◆ **Exercise aim**: Only the lines from the top of the listing below to the line that has "ring dip: (158, 165)" should be echoed, with both ends kept and pictures left out.

• • •

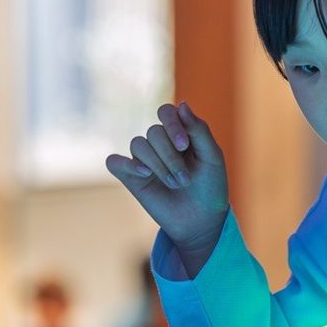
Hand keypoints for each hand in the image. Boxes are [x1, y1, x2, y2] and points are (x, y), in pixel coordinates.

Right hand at [107, 102, 228, 273]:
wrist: (202, 221)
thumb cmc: (210, 188)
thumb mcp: (212, 158)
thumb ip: (199, 131)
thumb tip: (181, 105)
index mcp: (180, 133)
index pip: (166, 113)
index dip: (172, 125)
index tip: (185, 146)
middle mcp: (160, 143)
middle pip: (153, 132)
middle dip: (170, 156)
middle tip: (185, 180)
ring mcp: (144, 160)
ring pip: (138, 145)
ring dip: (158, 165)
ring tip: (174, 184)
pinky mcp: (130, 177)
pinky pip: (114, 162)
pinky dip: (126, 164)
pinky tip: (144, 173)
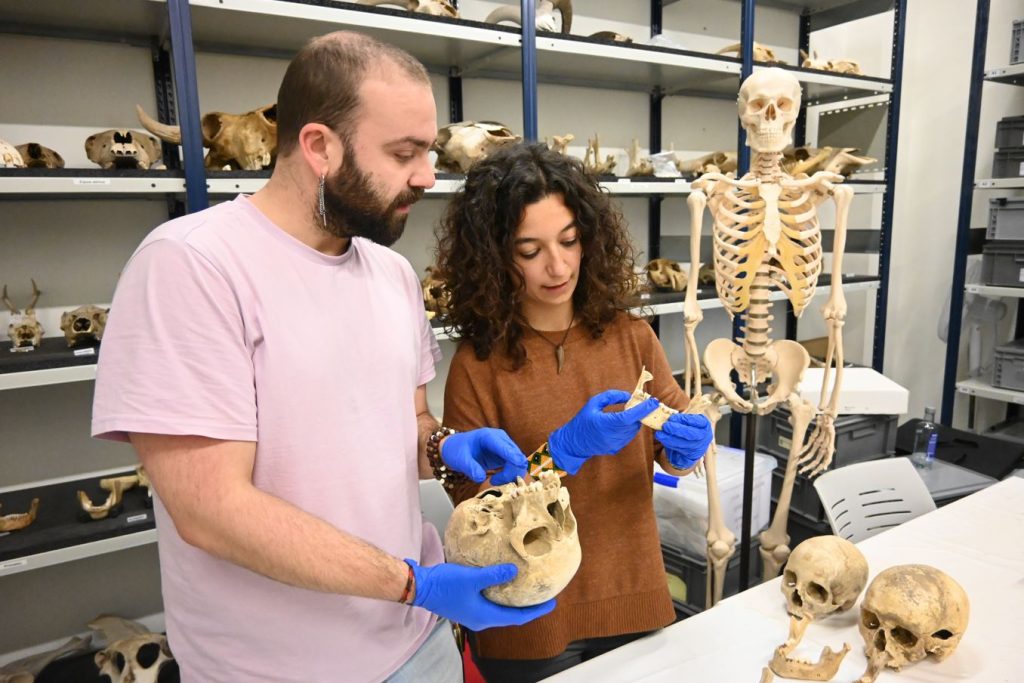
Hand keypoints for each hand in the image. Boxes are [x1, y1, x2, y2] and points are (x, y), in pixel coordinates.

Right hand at [407, 560, 555, 631]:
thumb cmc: (444, 584)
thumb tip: (515, 571)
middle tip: (543, 595)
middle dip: (528, 607)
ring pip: (500, 610)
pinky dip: (501, 596)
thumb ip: (494, 575)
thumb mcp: (472, 578)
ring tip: (527, 589)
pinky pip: (491, 603)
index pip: (517, 617)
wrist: (420, 587)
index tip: (552, 603)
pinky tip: (504, 583)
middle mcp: (481, 619)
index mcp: (485, 617)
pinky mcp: (467, 605)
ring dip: (514, 601)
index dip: (536, 611)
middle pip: (511, 616)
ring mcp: (473, 613)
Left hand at [441, 428, 526, 484]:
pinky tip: (496, 479)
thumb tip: (481, 478)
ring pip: (518, 462)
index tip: (519, 466)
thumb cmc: (456, 451)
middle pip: (516, 456)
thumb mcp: (460, 460)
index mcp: (488, 436)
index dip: (513, 457)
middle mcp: (500, 439)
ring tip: (494, 481)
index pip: (505, 447)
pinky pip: (514, 466)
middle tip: (494, 482)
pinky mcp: (505, 455)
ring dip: (510, 475)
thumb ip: (470, 468)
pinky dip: (509, 475)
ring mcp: (504, 447)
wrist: (454, 449)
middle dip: (510, 472)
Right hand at [548, 390, 659, 474]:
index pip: (629, 416)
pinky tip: (621, 424)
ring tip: (629, 414)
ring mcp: (614, 444)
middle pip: (634, 423)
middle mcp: (611, 436)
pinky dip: (628, 429)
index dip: (643, 409)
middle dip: (640, 414)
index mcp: (605, 423)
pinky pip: (628, 437)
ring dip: (634, 421)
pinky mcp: (615, 449)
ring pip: (633, 431)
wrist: (573, 443)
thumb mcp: (593, 403)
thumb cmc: (582, 421)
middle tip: (641, 404)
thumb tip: (628, 396)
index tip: (653, 401)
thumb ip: (611, 397)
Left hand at [656, 413, 712, 469]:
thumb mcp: (687, 422)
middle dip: (677, 430)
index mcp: (704, 425)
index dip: (684, 419)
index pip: (697, 421)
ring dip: (670, 438)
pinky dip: (669, 444)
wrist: (691, 445)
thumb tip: (666, 416)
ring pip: (684, 444)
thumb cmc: (688, 429)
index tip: (672, 418)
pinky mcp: (691, 455)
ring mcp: (698, 447)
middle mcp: (703, 436)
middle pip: (691, 434)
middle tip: (665, 426)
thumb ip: (679, 419)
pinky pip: (679, 450)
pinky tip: (663, 439)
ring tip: (660, 433)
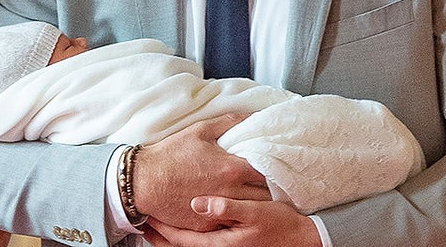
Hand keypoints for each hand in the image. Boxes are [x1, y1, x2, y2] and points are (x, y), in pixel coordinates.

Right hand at [132, 113, 269, 230]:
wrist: (143, 181)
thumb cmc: (169, 155)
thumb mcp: (199, 131)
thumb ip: (227, 122)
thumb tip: (249, 117)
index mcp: (231, 169)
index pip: (267, 171)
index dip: (275, 168)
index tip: (278, 165)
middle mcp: (230, 192)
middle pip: (265, 196)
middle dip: (270, 190)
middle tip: (274, 184)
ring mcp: (219, 211)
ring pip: (250, 212)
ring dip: (256, 206)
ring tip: (259, 199)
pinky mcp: (207, 225)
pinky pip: (231, 224)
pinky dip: (236, 218)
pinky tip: (238, 212)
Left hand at [143, 197, 321, 246]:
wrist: (302, 237)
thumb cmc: (281, 224)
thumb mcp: (255, 213)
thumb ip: (226, 209)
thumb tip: (197, 203)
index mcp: (221, 244)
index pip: (182, 239)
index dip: (163, 229)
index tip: (146, 217)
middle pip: (181, 246)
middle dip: (161, 235)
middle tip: (142, 223)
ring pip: (190, 244)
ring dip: (172, 236)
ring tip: (156, 224)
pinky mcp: (231, 244)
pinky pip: (202, 241)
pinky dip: (188, 235)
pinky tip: (186, 224)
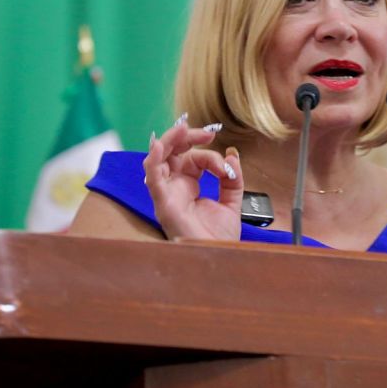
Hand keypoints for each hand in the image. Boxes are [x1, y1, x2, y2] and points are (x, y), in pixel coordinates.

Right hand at [143, 119, 243, 241]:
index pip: (193, 158)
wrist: (218, 258)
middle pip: (172, 153)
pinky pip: (153, 179)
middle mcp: (175, 187)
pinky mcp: (163, 204)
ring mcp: (167, 194)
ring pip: (158, 159)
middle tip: (207, 133)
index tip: (227, 164)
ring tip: (182, 129)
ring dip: (168, 140)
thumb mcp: (232, 202)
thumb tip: (233, 155)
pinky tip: (159, 146)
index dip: (209, 154)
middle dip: (187, 137)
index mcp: (189, 186)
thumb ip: (232, 178)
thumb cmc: (218, 237)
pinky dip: (153, 161)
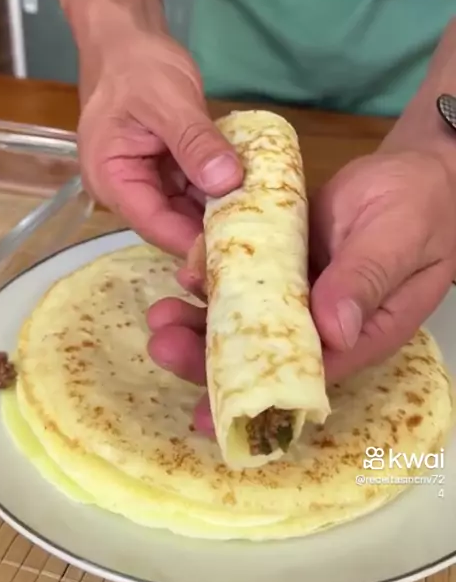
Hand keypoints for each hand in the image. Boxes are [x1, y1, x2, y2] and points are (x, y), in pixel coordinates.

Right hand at [77, 35, 242, 255]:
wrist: (127, 38)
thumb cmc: (137, 65)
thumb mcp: (169, 101)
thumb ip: (195, 142)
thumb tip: (227, 183)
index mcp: (111, 179)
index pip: (155, 225)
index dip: (195, 242)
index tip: (239, 245)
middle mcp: (126, 190)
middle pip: (172, 225)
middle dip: (213, 232)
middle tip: (262, 236)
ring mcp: (147, 181)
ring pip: (187, 212)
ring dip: (222, 212)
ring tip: (264, 219)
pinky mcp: (166, 172)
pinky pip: (195, 191)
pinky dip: (221, 191)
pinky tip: (253, 194)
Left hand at [147, 149, 455, 432]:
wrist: (416, 168)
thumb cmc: (422, 206)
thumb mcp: (397, 240)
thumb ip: (365, 280)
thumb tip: (332, 330)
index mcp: (360, 333)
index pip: (304, 377)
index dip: (255, 397)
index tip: (207, 414)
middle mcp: (324, 320)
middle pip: (262, 351)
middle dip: (209, 356)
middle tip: (162, 344)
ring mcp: (302, 288)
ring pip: (246, 315)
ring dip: (202, 318)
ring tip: (160, 312)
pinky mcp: (285, 257)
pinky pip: (245, 272)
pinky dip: (215, 273)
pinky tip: (188, 269)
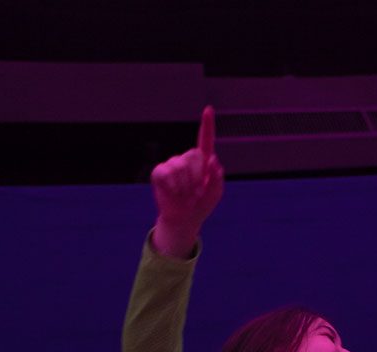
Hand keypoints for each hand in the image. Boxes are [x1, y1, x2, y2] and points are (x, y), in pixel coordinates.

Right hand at [150, 106, 224, 257]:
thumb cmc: (201, 205)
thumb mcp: (215, 193)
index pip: (206, 140)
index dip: (207, 124)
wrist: (184, 219)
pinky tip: (173, 193)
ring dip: (185, 186)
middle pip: (194, 156)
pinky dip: (173, 187)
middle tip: (196, 192)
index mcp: (204, 162)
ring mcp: (172, 164)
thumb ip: (217, 177)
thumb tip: (212, 159)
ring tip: (185, 195)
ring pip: (180, 166)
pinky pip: (166, 174)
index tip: (208, 109)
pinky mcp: (159, 172)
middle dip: (197, 177)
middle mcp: (187, 159)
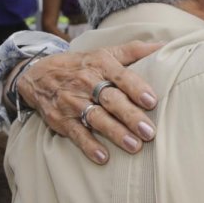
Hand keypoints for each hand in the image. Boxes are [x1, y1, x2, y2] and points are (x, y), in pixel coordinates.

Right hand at [17, 41, 161, 163]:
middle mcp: (86, 83)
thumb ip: (134, 50)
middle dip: (130, 116)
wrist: (38, 75)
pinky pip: (76, 133)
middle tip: (149, 132)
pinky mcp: (61, 120)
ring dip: (115, 133)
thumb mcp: (105, 53)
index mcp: (100, 65)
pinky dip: (88, 146)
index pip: (121, 76)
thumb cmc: (82, 65)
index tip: (152, 101)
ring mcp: (73, 102)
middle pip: (111, 100)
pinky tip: (103, 157)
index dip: (136, 88)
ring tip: (134, 146)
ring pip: (96, 118)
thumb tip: (166, 45)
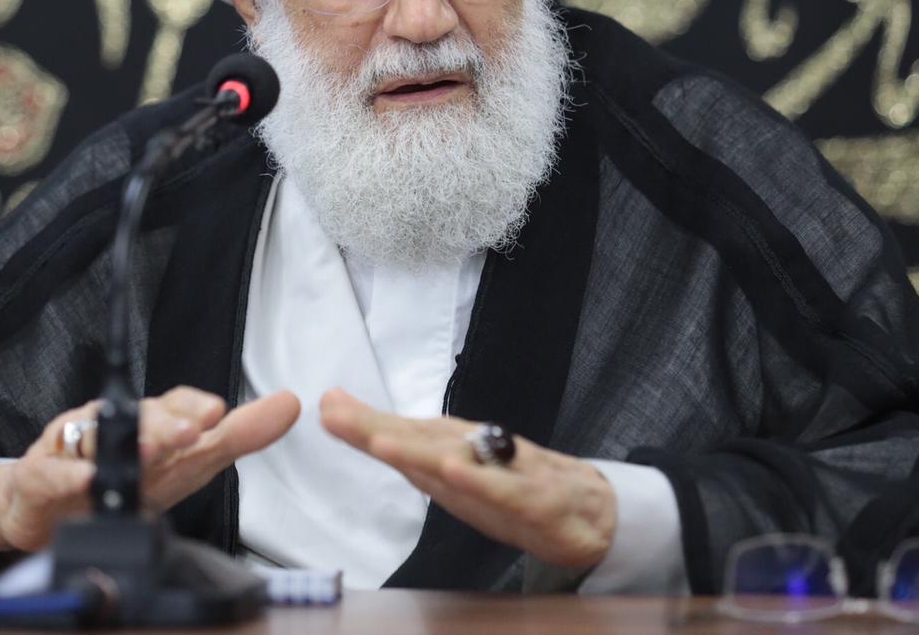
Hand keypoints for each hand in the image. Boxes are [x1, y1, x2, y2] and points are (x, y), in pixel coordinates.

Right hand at [0, 386, 299, 557]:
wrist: (50, 510)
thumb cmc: (126, 480)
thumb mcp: (188, 463)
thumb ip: (239, 436)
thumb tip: (290, 403)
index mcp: (154, 422)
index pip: (176, 403)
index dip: (194, 406)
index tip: (216, 414)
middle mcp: (116, 425)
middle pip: (140, 416)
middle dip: (167, 423)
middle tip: (191, 432)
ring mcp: (75, 446)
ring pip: (98, 435)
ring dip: (125, 442)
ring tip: (150, 451)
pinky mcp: (40, 473)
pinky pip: (53, 473)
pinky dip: (71, 477)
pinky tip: (89, 480)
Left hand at [319, 388, 615, 569]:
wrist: (592, 511)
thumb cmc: (520, 486)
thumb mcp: (461, 475)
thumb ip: (412, 450)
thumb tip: (358, 425)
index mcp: (458, 451)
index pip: (404, 434)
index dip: (364, 423)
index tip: (326, 406)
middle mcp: (477, 456)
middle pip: (420, 440)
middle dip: (377, 427)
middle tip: (335, 412)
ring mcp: (506, 474)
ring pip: (457, 461)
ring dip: (417, 449)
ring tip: (379, 440)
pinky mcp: (535, 501)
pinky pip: (502, 490)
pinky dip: (478, 479)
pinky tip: (453, 471)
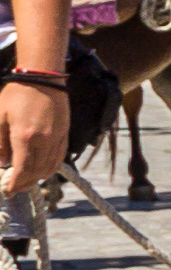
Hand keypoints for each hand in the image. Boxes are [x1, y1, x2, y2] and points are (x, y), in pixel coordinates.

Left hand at [0, 78, 62, 201]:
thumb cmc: (17, 95)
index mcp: (25, 137)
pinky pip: (59, 157)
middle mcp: (44, 140)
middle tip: (15, 189)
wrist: (42, 78)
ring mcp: (57, 137)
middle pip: (37, 172)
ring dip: (38, 178)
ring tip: (27, 182)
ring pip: (50, 167)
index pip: (22, 170)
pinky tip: (42, 170)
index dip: (14, 184)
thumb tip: (2, 162)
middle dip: (25, 184)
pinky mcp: (64, 132)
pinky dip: (50, 167)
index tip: (8, 191)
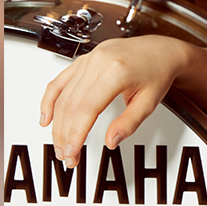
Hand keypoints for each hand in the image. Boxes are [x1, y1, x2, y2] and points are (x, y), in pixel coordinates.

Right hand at [39, 35, 190, 167]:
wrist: (161, 50)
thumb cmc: (157, 72)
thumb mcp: (149, 103)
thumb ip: (129, 123)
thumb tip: (111, 142)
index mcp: (116, 72)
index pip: (87, 109)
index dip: (76, 134)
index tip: (72, 153)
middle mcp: (99, 62)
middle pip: (71, 104)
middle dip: (65, 134)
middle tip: (66, 155)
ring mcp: (89, 59)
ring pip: (63, 95)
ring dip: (57, 123)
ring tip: (60, 144)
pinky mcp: (84, 59)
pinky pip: (60, 80)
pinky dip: (49, 99)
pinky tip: (46, 117)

• • •

◆ **Answer box**:
Hand keypoints for each hand in the image. Boxes are [x1, y1, x2, y2] and points are (x, y), in pixel coordinates.

Right hand at [107, 102, 228, 273]:
wrist: (202, 221)
thumb cmc: (210, 188)
thumb mcp: (212, 158)
thumb ip: (199, 131)
thumb tip: (181, 105)
index mcp: (180, 133)
index pip: (166, 113)
index dip: (172, 125)
index tip: (185, 146)
middle mcp: (160, 143)
middle pip: (153, 132)
middle dip: (170, 156)
middle tip: (185, 180)
ring mcp: (144, 160)
ring pip: (138, 145)
ring dip: (158, 165)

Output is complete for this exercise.